In the book "Time series analysis" by Shumway.
He is doing
fit = lm(chicken~time(chicken), na.action=NULL)
acf(resid(fit), 48, main="detrended")
What is the point of doing acf on residuals? I do see the point in acf for the data itself... But what's the use doing it for the residuals?
If there is a linear time trend there'd be little point in doing the acf on the raw data; it would be dominated by the common time trend, rather than correlation in the error terms and it would be stronger for a longer series, even though the actual dependence was the same.

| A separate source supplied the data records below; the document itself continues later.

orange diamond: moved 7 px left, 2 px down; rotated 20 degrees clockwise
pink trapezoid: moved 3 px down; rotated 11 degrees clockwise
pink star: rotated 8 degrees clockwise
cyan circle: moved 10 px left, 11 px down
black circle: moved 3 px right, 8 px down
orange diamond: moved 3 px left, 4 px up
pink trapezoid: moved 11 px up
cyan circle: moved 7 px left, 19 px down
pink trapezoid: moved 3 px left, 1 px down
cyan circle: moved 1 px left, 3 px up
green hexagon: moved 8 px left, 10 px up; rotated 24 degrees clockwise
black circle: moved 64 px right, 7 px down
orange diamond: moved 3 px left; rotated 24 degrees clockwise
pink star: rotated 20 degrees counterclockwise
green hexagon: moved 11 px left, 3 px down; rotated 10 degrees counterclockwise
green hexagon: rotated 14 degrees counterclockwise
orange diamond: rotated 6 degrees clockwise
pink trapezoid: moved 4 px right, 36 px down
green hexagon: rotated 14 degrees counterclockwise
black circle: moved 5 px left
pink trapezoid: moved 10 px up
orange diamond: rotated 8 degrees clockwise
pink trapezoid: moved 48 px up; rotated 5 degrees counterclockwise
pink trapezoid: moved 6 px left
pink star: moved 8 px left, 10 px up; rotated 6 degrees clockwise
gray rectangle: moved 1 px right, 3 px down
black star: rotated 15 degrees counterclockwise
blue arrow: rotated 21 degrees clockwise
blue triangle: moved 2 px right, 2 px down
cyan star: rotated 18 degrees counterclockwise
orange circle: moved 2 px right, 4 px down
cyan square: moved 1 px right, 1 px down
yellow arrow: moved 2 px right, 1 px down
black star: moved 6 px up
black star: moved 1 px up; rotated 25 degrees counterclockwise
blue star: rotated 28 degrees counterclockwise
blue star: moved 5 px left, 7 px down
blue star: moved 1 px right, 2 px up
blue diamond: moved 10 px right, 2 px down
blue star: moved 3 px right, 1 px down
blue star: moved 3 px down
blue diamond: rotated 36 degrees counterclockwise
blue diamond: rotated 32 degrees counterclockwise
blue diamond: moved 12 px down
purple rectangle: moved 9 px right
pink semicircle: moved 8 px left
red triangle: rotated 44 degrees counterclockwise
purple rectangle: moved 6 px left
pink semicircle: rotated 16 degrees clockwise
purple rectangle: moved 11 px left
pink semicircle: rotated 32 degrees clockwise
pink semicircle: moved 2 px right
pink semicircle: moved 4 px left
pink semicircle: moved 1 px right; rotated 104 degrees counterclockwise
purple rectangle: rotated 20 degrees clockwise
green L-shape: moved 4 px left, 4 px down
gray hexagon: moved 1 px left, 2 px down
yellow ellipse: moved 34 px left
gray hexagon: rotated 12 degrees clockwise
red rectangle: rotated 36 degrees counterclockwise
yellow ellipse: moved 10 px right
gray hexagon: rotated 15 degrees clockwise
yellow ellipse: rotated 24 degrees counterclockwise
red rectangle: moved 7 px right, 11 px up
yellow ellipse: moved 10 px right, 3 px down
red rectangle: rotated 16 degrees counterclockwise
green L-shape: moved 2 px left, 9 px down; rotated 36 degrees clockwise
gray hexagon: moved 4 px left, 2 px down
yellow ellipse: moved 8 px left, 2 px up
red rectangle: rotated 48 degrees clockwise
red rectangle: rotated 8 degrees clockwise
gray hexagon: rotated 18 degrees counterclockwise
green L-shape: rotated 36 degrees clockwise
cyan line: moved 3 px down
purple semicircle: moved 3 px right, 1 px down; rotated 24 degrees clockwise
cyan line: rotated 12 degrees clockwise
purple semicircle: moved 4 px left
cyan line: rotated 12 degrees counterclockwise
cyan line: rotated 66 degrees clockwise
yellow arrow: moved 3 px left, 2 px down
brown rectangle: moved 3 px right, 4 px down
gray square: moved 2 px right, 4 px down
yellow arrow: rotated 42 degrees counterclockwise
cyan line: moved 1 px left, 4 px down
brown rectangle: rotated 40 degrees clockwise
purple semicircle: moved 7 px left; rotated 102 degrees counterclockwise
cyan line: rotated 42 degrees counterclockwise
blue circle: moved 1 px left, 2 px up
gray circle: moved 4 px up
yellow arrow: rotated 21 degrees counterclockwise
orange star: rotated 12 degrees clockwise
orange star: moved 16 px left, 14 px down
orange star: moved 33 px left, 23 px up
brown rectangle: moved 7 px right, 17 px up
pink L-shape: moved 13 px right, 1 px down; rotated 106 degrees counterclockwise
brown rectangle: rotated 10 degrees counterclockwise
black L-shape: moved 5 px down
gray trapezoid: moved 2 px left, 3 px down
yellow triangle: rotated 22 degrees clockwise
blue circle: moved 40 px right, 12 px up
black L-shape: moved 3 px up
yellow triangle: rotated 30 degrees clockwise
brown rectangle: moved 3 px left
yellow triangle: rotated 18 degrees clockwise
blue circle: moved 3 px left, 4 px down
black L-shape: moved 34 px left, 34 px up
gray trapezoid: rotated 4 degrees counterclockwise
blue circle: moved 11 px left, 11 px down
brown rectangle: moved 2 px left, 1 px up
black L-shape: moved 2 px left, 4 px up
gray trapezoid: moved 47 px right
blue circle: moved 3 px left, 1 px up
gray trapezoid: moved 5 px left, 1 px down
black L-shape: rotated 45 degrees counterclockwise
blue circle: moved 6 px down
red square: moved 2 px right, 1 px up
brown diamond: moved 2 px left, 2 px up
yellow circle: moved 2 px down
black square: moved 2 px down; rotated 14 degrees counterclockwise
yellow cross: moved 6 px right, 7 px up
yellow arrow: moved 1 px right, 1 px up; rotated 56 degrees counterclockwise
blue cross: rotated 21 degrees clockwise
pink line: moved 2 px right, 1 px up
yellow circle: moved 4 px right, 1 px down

I don't think that we're looking at the same edition of the same book (you should give a full reference), but I see the discussion of this data set in the one I have.
Shuway and Stoffer say:
There is an obvious upward trend in the series, and we might use simple linear regression to estimate that trend by fitting the model
then later
In general, it is necessary for time series data to be stationary so that averaging lagged products over time, as in the previous section, will be a sensible thing to do. With time series data, it is the dependence between the values of the series that is important to measure; we must, at least, be able to estimate autocorrelations with precision. It would be difficult to measure that dependence if the dependence structure is not regular or is changing at every time point. Hence, to achieve any meaningful statistical analysis of time series data, it will be crucial that, if nothing else, the mean and the autocovariance functions satisfy the conditions of stationarity
and then
as we suggested in the analysis of the chicken price data presented in Example 2.1, a straight line might be useful for detrending the data; i.e.,
I believe these quotes from the text provide a complete account for why they acted as they did - they remove the estimated linear trend to attempt to achieve mean-variance stationarity (weak stationarity).
They then go on to look at differencing rather than removing a linear trend, and discuss why that might be a better choice.